* [DATA SHOWN]
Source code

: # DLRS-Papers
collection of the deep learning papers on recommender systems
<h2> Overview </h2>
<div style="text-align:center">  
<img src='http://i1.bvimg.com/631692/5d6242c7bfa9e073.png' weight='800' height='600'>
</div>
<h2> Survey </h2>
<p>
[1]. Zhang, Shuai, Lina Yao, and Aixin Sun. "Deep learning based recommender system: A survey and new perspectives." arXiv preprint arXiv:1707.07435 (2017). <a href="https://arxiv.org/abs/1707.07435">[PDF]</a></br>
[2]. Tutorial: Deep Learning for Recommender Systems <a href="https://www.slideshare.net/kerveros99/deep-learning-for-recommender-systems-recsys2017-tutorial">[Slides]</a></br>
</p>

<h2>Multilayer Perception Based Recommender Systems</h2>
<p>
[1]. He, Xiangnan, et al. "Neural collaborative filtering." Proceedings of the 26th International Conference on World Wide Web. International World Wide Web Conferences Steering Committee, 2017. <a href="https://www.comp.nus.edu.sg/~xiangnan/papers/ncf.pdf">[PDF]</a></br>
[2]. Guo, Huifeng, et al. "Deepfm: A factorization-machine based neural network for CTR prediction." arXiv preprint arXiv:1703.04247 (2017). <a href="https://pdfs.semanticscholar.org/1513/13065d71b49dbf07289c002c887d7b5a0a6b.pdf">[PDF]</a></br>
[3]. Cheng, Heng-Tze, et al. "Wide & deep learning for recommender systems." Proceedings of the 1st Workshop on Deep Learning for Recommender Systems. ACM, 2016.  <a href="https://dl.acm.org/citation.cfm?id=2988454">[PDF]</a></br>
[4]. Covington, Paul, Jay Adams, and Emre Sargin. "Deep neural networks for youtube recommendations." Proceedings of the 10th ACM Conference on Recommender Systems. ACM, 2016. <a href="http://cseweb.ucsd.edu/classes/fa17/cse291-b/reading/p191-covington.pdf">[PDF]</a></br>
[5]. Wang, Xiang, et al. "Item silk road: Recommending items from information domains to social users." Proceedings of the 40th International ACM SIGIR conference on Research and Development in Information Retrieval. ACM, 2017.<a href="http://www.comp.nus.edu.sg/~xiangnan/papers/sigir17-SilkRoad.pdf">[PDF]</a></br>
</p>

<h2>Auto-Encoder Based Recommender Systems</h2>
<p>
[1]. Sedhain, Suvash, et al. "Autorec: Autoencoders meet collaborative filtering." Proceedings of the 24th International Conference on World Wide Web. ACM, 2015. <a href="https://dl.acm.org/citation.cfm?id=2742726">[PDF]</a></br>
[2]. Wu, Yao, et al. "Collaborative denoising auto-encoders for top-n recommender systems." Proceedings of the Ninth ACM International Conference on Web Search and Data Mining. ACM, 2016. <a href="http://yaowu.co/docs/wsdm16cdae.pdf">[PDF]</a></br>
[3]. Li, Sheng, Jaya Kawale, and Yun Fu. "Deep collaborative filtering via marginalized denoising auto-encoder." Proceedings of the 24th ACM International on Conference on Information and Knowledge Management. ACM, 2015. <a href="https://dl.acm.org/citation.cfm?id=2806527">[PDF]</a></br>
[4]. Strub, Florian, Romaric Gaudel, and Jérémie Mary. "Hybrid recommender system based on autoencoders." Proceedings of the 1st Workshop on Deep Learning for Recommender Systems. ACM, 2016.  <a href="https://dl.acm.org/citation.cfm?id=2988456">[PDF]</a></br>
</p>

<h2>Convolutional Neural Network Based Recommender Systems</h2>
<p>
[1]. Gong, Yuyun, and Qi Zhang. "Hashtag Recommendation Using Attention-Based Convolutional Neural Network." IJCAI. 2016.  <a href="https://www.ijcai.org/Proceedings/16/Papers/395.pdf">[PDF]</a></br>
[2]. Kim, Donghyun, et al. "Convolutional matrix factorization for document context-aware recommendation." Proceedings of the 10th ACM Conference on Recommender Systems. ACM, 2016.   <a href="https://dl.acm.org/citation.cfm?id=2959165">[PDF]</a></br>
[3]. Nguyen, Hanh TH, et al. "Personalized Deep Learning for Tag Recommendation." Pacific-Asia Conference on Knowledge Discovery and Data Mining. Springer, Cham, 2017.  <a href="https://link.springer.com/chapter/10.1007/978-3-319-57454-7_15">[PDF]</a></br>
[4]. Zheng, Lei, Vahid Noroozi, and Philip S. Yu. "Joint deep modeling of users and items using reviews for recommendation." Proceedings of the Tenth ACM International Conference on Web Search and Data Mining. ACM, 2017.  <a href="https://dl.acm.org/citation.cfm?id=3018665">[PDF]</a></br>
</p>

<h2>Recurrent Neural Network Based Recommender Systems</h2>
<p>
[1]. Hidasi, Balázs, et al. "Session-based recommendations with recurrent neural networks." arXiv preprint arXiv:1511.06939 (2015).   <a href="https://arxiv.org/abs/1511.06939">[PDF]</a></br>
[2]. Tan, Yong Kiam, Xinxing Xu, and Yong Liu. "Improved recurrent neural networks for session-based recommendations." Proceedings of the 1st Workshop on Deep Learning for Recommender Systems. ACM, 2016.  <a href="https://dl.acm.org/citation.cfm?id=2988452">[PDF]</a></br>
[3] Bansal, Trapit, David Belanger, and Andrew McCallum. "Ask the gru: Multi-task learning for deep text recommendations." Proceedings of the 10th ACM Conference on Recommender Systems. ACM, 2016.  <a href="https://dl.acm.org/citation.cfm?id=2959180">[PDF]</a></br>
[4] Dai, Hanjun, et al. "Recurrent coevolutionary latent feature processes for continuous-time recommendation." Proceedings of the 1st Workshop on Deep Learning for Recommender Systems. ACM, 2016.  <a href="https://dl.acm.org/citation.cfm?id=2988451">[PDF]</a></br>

* [TASK DIRECTIONS] Quote the lines of the entries that open with the line containing "<h2>Multilayer Perception Based" and close with the line containing "[1]. He, Xiangnan, et", both of those lines included, reproducing them character for character.

* [EXERCISE RESULT]
<h2>Multilayer Perception Based Recommender Systems</h2>
<p>
[1]. He, Xiangnan, et al. "Neural collaborative filtering." Proceedings of the 26th International Conference on World Wide Web. International World Wide Web Conferences Steering Committee, 2017. <a href="https://www.comp.nus.edu.sg/~xiangnan/papers/ncf.pdf">[PDF]</a></br>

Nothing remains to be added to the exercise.